There is the acute hospital in Watford, which struggles—it has just come out of special measures and I wish it well—and Hemel Hempstead Hospital, which is basically a clinic these days. We have out-patients; we have a few intermediate wards. They charge the staff, and patients with out-patient appointments, to park there. The car park is empty. Hardly anybody parks there because there is nothing on the site any more, but the hospital still insists on charging. That pushes the patients outside, so there is restricted parking outside, which is also an issue. It is cheaper to park in the council car park in the town centre and walk 400 yards up the hill than to park in a car park that is empty because there are so few facilities at the hospital.
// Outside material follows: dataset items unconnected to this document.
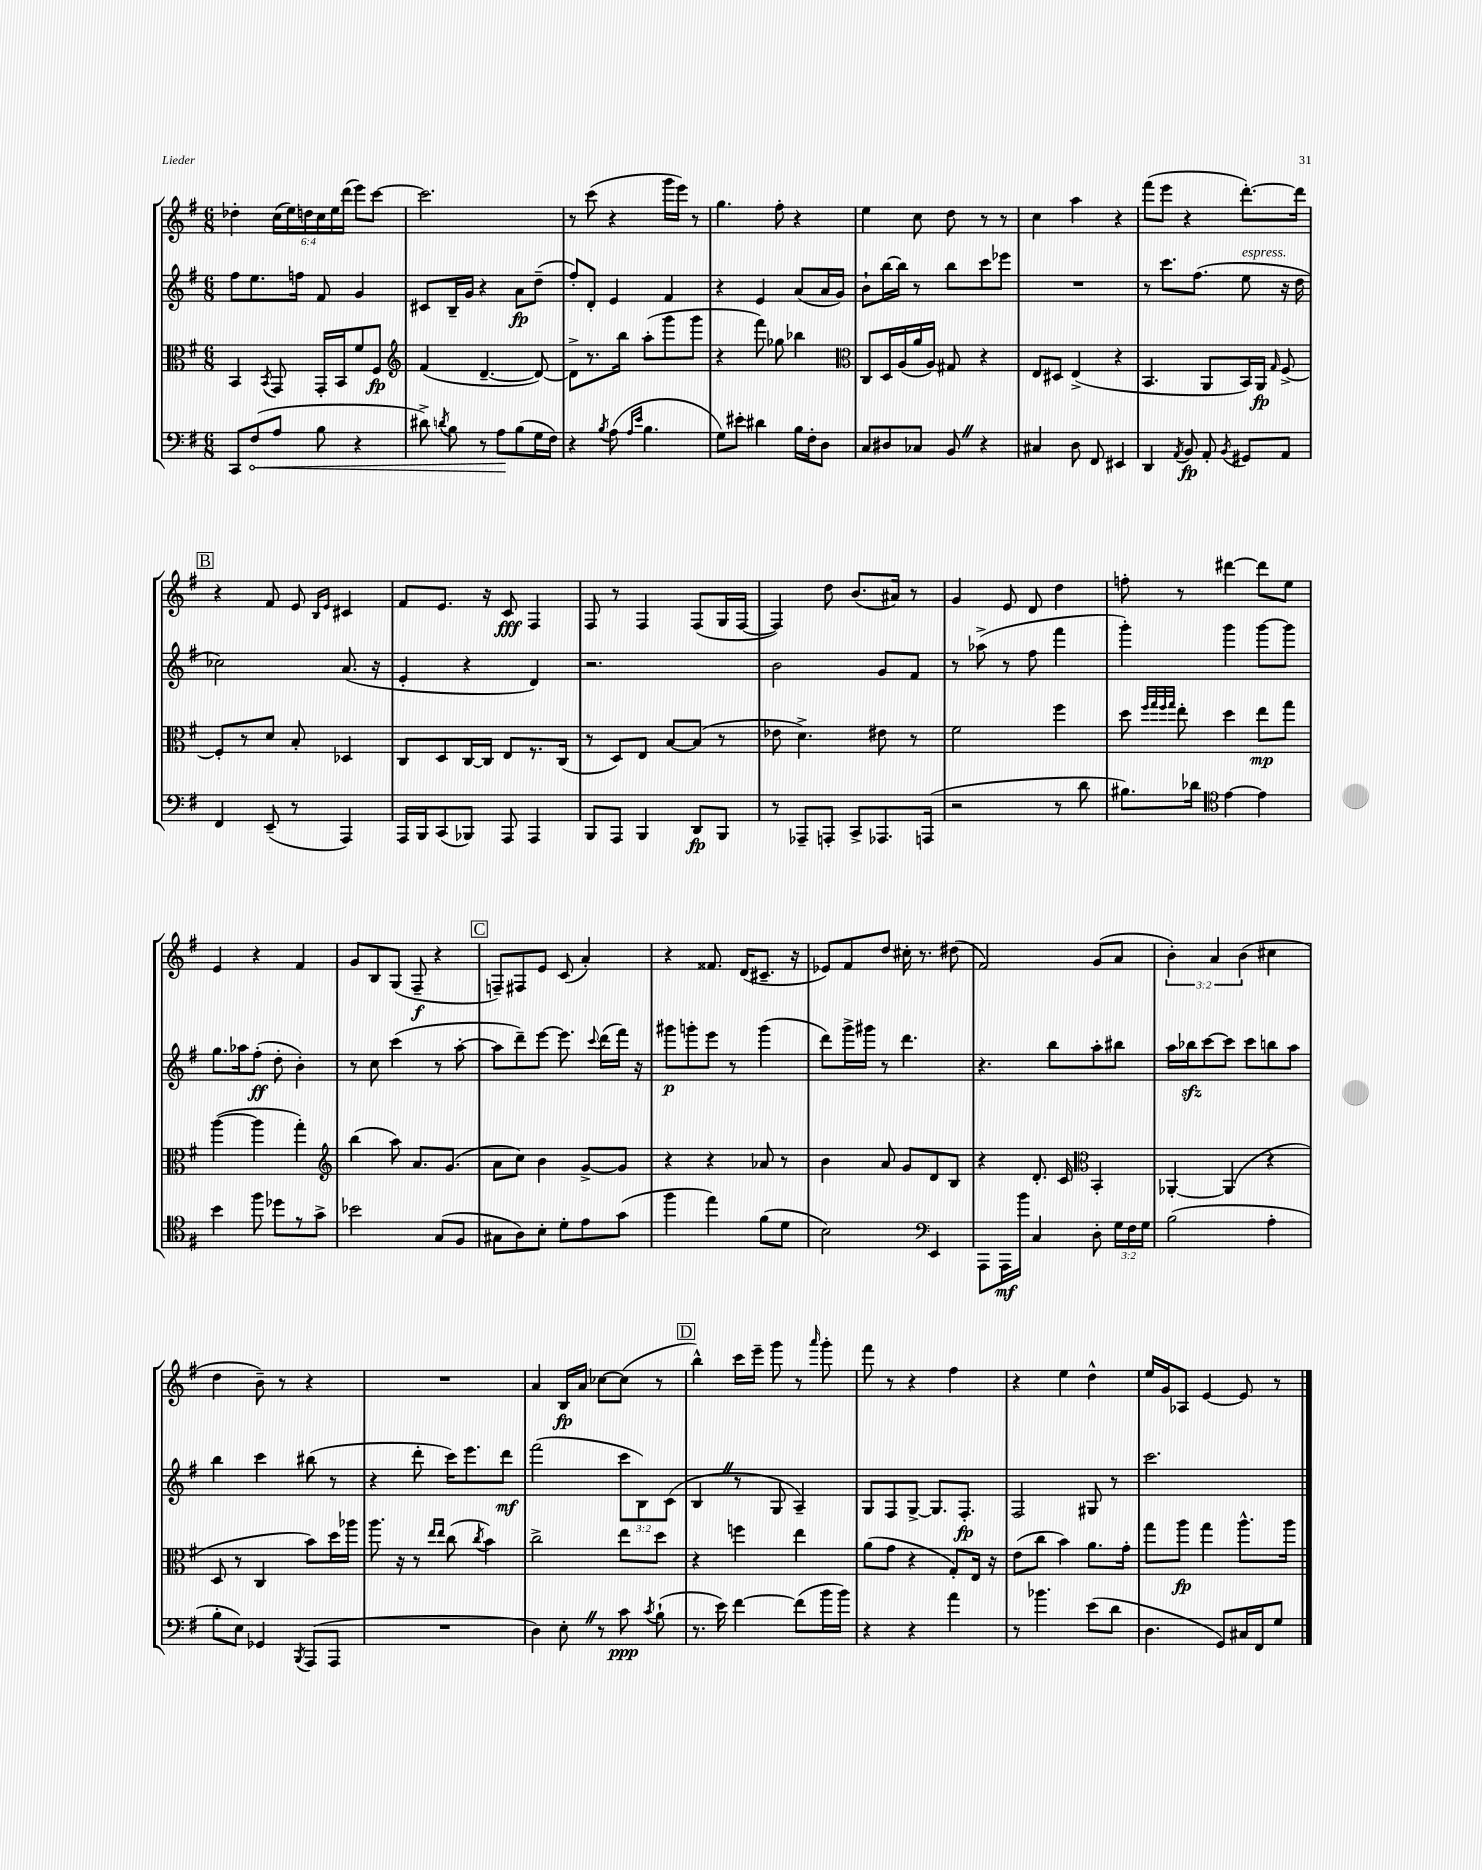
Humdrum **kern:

**kern	**kern	**kern	**kern
*staff4	*staff3	*staff2	*staff1
*clefF4	*clefC3	*clefG2	*clefG2
*k[f#]	*k[f#]	*k[f#]	*k[f#]
*M6/8	*M6/8	*M6/8	*M6/8
8CC/L	4BB/	8ff#\L	4dd-'\
(8F#/	.	8.ee\	.
.	8qBB/	.	.
8A/J	8GG/	.	(24cc\LL
.	.	.	24ee\)
.	.	16ff\Jk	.
.	.	.	24dd\
8B\	16GG'/LL	8f#/	24cc\
.	.	.	24ee\
.	16BB/J	.	.
.	.	.	(24ddd\JJ
4r	8f#/	4g/	8eee\L)
.	8F#/J	.	[8ccc\J
=	=	=	=
*	*clefG2	*	*
8d#^\)	(4f#/	8c#/L	2.ccc\]
8qd/	.	.	.
8B\	.	16B~/L	.
.	.	16g/JJ	.
8r	[4.d~/	4r	.
8A\L	.	.	.
(8B\	.	8a\L	.
16G\L	8d/_)	(8dd~\J	.
16F#\JJ)	.	.	.
=	=	=	=
4r	8d^\]L	8ff#'/L)	8r
.	8.r	8d'/J	(8ccc\
8qB/	.	.	.
(8A\	.	4e/	4r
.	16bb\Jk	.	.
16qqA/LL	.	.	.
16qqe/JJ	.	.	.
4.B\	(8aa'\L	.	.
.	8ggg\	4f#/	16ggg\LL
.	.	.	16eee\JJ)
.	8ggg\J	.	8r
=	=	=	=
8G\L)	4r	4r	4.gg\
8e#'\J	.	.	.
4d#\	8fff#\)	4e/	.
.	8gg-\	.	8ff#'\
16B\LL	4bb-\	(8a/L	4r
16F#'\J	.	.	.
8D\J	.	16a/L	.
.	.	16g/JJ)	.
=	=	=	=
*	*clefC3	*	*
8C/L	8C/L	8b`\L	4ee\
8D#/	16D/L	[16bb\L	.
.	(16A/	16bb\]JJ	.
8C-/J	16a/	8r	8cc\
.	16A/JJ)	.	.
8BB/	8G#/	8bb\L	8dd\
4r	4r	8ccc\	8r
.	.	8eee-\J	8r
=	=	=	=
4C#/	8E/L	2.r	4cc\
.	8D#/J	.	.
8D\	(4E^/	.	4aa\
8FF#/	.	.	.
4EE#/	4r	.	4r
=	=	=	=
4DD/	4.BB/	8r	(8fff#\L
.	.	8.ccc\L	8eee\J
8qAA/	.	.	.
8BB/	.	.	4r
.	.	(8.ff#\J	.
8AA'/	8AA/L	.	.
8qBB/	.	.	.
8GG#/L	16BB/L)	8ee\	[8.ddd'\L)
.	16AA/JJ	.	.
.	16qqG/	.	.
8AA/J	[8F#^/	16r	.
.	.	16dd\	16ddd\]Jk
=	=	=	=
4FF#/	8F#'/]L	2cc-\)	4r
.	8r	.	.
(8EE~/	8d/J	.	8f#/
8r	8B'/	.	8e/
.	.	.	16qqB/LL
.	.	.	16qqe/JJ
4AAA/)	4D-/	(8.a/	4c#/
.	.	16r	.
=	=	=	=
16AAA/LL	8C/L	4e'/	8f#/L
16BBB/J	.	.	.
(8CC/	8D/	.	8.e/J
8BBB-/J)	[16C/L	4r	.
.	16C/]JJ	.	16r
8AAA/	8E/L	.	8c/
4AAA/	8.r	4d/)	4F#/
.	(16C/Jk	.	.
=	=	=	=
8BBB/L	8r	2.r	8F#/
8AAA/J	8D/L)	.	8r
4BBB/	8E/J	.	4F#/
.	[8B/L	.	.
8DD/L	(8B/]J	.	(8F#/L
8BBB/J	8r	.	16G/L
.	.	.	[16F#/JJ
=	=	=	=
8r	8e-\	2b\	4F#/])
8AAA-~/L	4.d^\)	.	.
8AAA'/J	.	.	8dd\
8CC^/L	.	.	(8.b/L
8.AAA-/	8e#\	8g/L	.
.	.	.	16a#/Jk)
.	8r	8f#/J	8r
(16AAA/Jk	.	.	.
=	=	=	=
2r	2f#\	8r	4g/
.	.	(8aa-^\	.
.	.	8r	8e/
.	.	8ff#\	8d/
8r	4ff#\	4fff#\	4dd\
8d\	.	.	.
=	=	=	=
8.B#\L)	8dd\	4ggg'\)	8ff'\
.	32qqff#/LLL	.	.
.	32qqgg/	.	.
.	32qqff#/	.	.
.	32qqgg/JJJ	.	.
.	8ee'\	.	8r
16d-\Jk	.	.	.
*clefC4	*	*	*
[4e\	4dd\	4ggg\	[4ddd#\
4e\]	8ee\L	[8ggg\L	8ddd#\]L
.	8gg\J	8ggg\]J	8ee\J
=	=	=	=
4b\	([4aa\	8.gg\L	4e/
.	.	16aa-\k	.
8ff#\	4aa\]	(8ff#'\J	4r
8dd-\L	.	8dd'\	.
8r	4gg'\)	4b'\)	4f#/
8g^\J	.	.	.
=	=	=	=
*	*clefG2	*	*
2b-\	(4bb\	8r	8g/L
.	.	8cc\	8B/
.	8aa\)	(4ccc\	(8G/J
.	8.a/L	.	8F#~/
(8G/L	.	8r	4r
.	(8.g/J	.	.
8F#/J	.	[8aa'\	.
=	=	=	=
8G#\L	8a\L	8aa\]L	8F~/L)
8A\)	8cc\J)	8ddd~\)	8F#/
8B'\J	4b\	[8eee\J	8e/J
8d'\L	.	8.eee\]	(8c/
8e\	[8g^/L	.	4a'/)
.	.	8qqccc/	.
.	.	(16ddd\LL	.
(8g\J	8g/]J	16fff#\JJ)	.
.	.	16r	.
=	=	=	=
4ff#\	4r	8ggg#\L	4r
.	.	8ggg'\	.
4ee\)	4r	8eee\J	8.f##/
.	.	8r	.
.	.	.	(16d/LK
(8f#\L	8a-/	(4ggg\	8.c#~/J
8d\J	8r	.	.
.	.	.	16r
=	=	=	=
2B\)	4b\	8ddd\L)	8e-/L)
.	.	16ggg^\L	8f#/
.	.	16ggg#\JJ	.
.	8a/	8r	8dd/J
.	8g/L	4.ddd\	16cc#'\
.	.	.	8.r
*clefF4	*	*	*
4EE/	8d/	.	.
.	8B/J	.	(8dd#\
=	=	=	=
8AAA\L	4r	4.r	2f#/)
16AAA\L	.	.	.
16b\JJ	.	.	.
4C/	8.d'/	.	.
.	.	8bb\L	.
.	16c/	.	.
*	*clefC3	*	*
8D'\	4BB'/	8aa'\	(8g/L
24G\LL	.	8bb#\J	8a/J
24F#\	.	.	.
24G\JJ	.	.	.
=	=	=	=
(2B\	[4AA-'/	16aa\LL	6b'\)
.	.	16bb-\J	.
.	.	[8ccc\	.
.	.	.	6a/
.	(4AA-/]	8ccc\]J	.
.	.	.	(6b\
.	.	8ccc\L	.
4A'\	4r	8bb\	4cc#\
.	.	8aa\J	.
=	=	=	=
8B'\L	8D/	4bb\	4dd\
8E\J)	8r	.	.
4GG-/	4C/	4ccc\	8b~\)
.	.	.	8r
8qBBB/	.	.	.
(8AAA/L	8b\L)	(8bb#\	4r
8AAA/J	16dd\L	8r	.
.	16aa-\JJ	.	.
=	=	=	=
2.r	8.aa\	4r	2.r
.	16r	.	.
.	8r	8ddd'\	.
.	16qqee/LL	.	.
.	16qqee/JJ	.	.
.	(8cc\	16ccc\LK)	.
.	.	8.eee\	.
.	8qcc/	.	.
.	4b\)	.	.
.	.	8ddd\J	.
=	=	=	=
4D\)	2cc^\	(2fff#\	4a/
8E'\	.	.	16B/LL
.	.	.	16a/JJ
8r	.	.	[8cc-\L
8c\	8ee\L	12ccc\L	(8cc-\]J
.	.	12B\)	.
8qc/	.	.	.
(8B`\	8dd\J	.	8r
.	.	(12c\J	.
=	=	=	=
8.r	4r	4B/	4bb^^\)
16e\)	.	.	.
[4f#\	4ff\	8r	16ccc\LL
.	.	.	16eee~\JJ
.	.	8G/	8ggg\
(8f#\]L	4ee\	4A~/)	8r
.	.	.	16qqaaa/
16b\L	.	.	8ggg'\
16b\JJ)	.	.	.
=	=	=	=
4r	(8a\L	8G/L	8fff#\
.	8g\J	8F#/	8r
4r	4r	[8G^/J	4r
.	.	8.G/]L	.
4a\	8G'/L)	.	4ff#\
.	.	8.F#'/J	.
.	16E/Jk	.	.
.	16r	.	.
=	=	=	=
8r	(8e\L	2F#/	4r
4.b-\	8cc\J	.	.
.	4b\)	.	4ee\
(8e\L	8.a\L	8G#/	4dd^^\
8d\J	.	8r	.
.	16g'\Jk	.	.
=	=	=	=
4.D\	8gg\L	2.ccc\	16ee/LL
.	.	.	16g/J
.	8aa\J	.	8A-/J
.	4gg\	.	[4e/
8GG/L)	.	.	.
16C#/L	8.aa^^\L	.	8e/]
16FF#/J	.	.	.
8G/J	.	.	8r
.	16aa\Jk	.	.
==	==	==	==
*-	*-	*-	*-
This problem has to be sorted out from central Government, and the central Government guidelines have to be enforceable. I was a Minister for many years: Departments can issue as many notices as they like, but nothing will happen if they do not come out with the stick. Could the money be raised in other ways? Could there be savings in the NHS? As we have heard, the amount of money being raised, compared with the overall pot, is peanuts. One of the more recent chief executives of my very small acute trust was on a package of over £300,000 a year. If we want to save money instantly, let us take a look at the salaries of the really top people in the NHS and let us look after the people at the bottom—we certainly should not charge them to park when they go to work.